Olympic figure skater Carol Heiss starred in “Snow White and the Three Stooges” (1961), with Moe Howard, Larry Fine and “Curly Joe” DeRita housesitting for the seven dwarfs. This was the only film appearance for Heiss (who’d won a gold medal at the 1960 Games at Squaw Valley). And yes, Snow White skates!
What do sword-and-sandal epics from the 1950s and ’60s lack? Slapstick comedy! “The Three Stooges Meet Hercules” (1962) filled that unfortunate gap in the cinema canon.
Joe DeRita (a.k.a. Curly Joe), Larry Fine and Moe Howard come face-to-face with Martians in the feature-length “The Three Stooges in Orbit” (1962).
“Around the World in 80 Days” gets a ribbing from the team in “The Three Stooges Go Around the World in a Daze” (1963).
A couple of original Three Stooges TV pilots failed to sell, but two animated versions of the bumbling team’s exploits were broadcast. “The New Three Stooges” (1965-66) was a syndicated cartoon series which also featured live-action bits featuring Moe, Larry and Curly Joe.

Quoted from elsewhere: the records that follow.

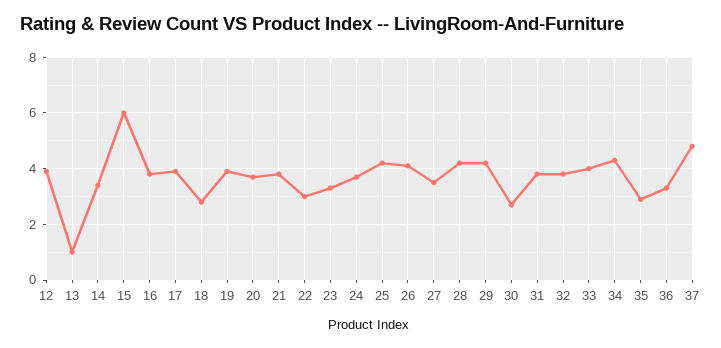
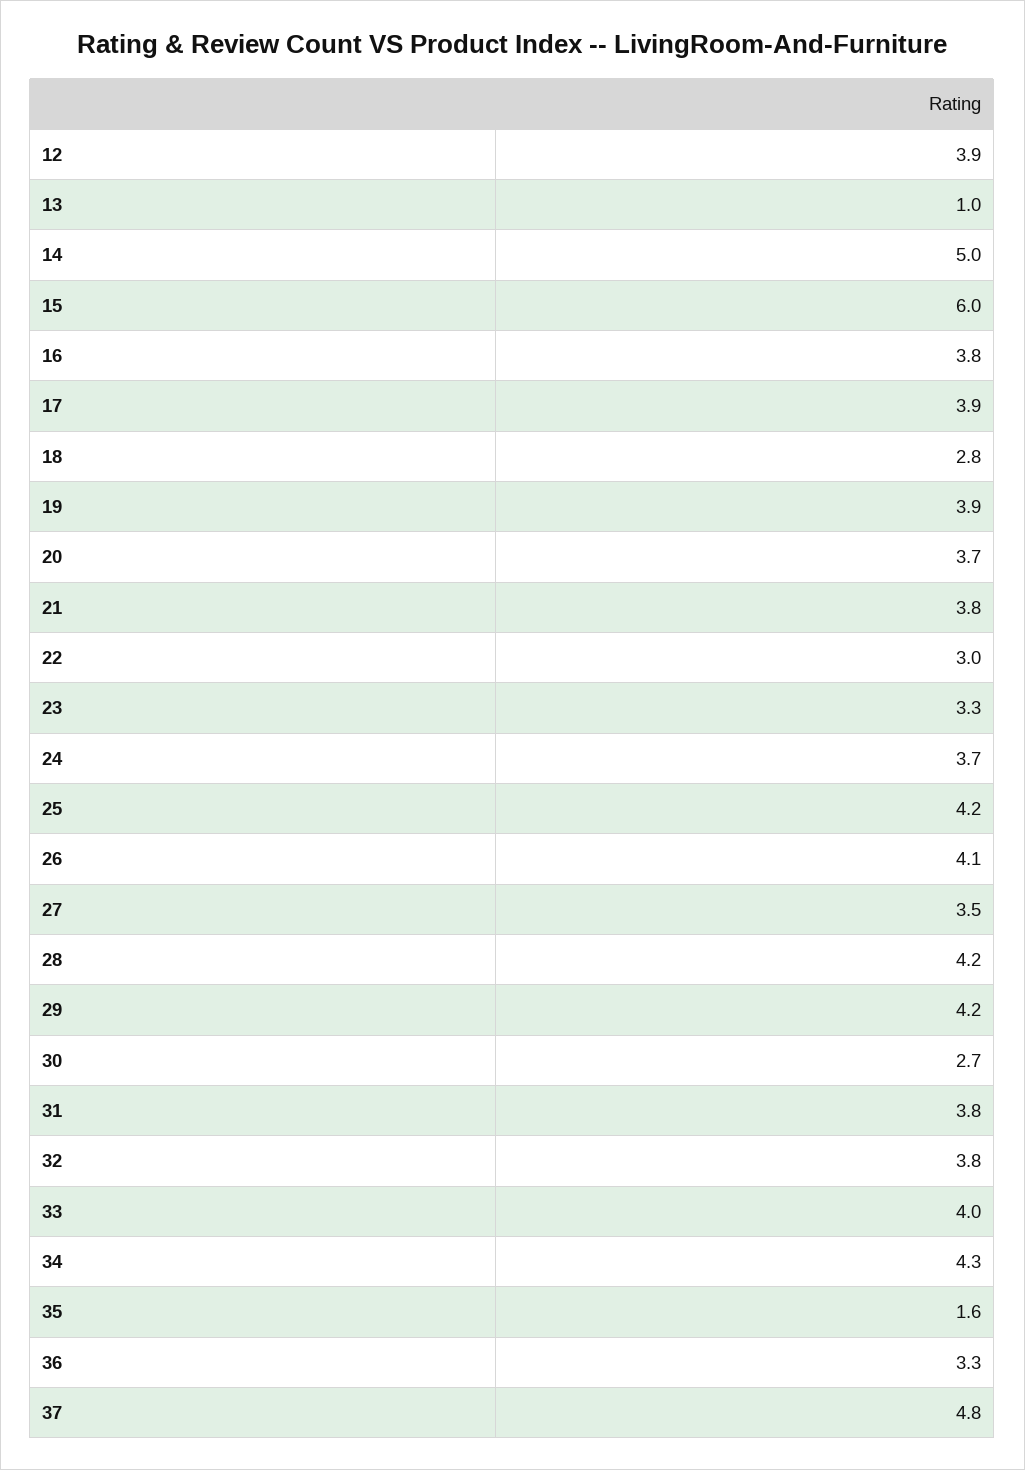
  {
    "12": 3.9,
    "13": 1,
-   "14": 3.5,
+   "14": 5,
    "15": 6,
    "16": 3.8,
    "17": 3.9,
    "18": 2.8,
    "19": 3.9,
    "20": 3.7,
    "21": 3.8,
    "22": 3,
    "23": 3.3,
    "24": 3.7,
    "25": 4.2,
    "26": 4.1,
    "27": 3.5,
    "28": 4.2,
    "29": 4.2,
    "30": 2.7,
    "31": 3.8,
    "32": 3.8,
    "33": 4,
    "34": 4.3,
-   "35": 3,
+   "35": 1.6,
    "36": 3.3,
    "37": 4.8
  }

Following the success of “Star Wars,” when robots were all the rage, Hanna-Barbera’s “The Robotic Three Stooges” debuted on CBS – first in 1977 as a segment on the Saturday morning show “The Skatebirds” and then as their own half-hour. Paul Winchell, Joe Baker and Frank Welker provided the voices for the bionic secret agents.
Curly Joe DeRita, Larry Fine and Moe Howard in the Three Stooges’ last feature, “The Outlaws Is Coming” (1965).

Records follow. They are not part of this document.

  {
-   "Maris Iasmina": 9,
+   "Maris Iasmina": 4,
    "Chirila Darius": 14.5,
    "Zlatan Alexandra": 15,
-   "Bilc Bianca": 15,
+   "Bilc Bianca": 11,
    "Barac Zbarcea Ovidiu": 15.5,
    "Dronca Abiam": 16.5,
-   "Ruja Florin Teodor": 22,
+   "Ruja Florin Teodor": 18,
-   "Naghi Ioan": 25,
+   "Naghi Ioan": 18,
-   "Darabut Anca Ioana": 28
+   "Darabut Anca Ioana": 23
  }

In an interview excerpted in “The Three Stooges Scrapbook,” DeRita said he enjoyed working with the team but added, “I don’t think the Stooges were funny. I’m not putting you on, I’m telling the truth – they were physical, but they just didn’t have any humor about them. Take, for instance, Laurel and Hardy. I can watch their films and I still laugh at them and maybe I’ve seen them four or five times before. . . . I was with the Stooges for 12 years and it was a very pleasant association but I just don’t think they were funny.”
In 2012 the Three Stooges made a return to the big screen, in the guises of Sean Hayes (Larry), Chris Diamantopoulos (Moe), and Will Sasso (Curly).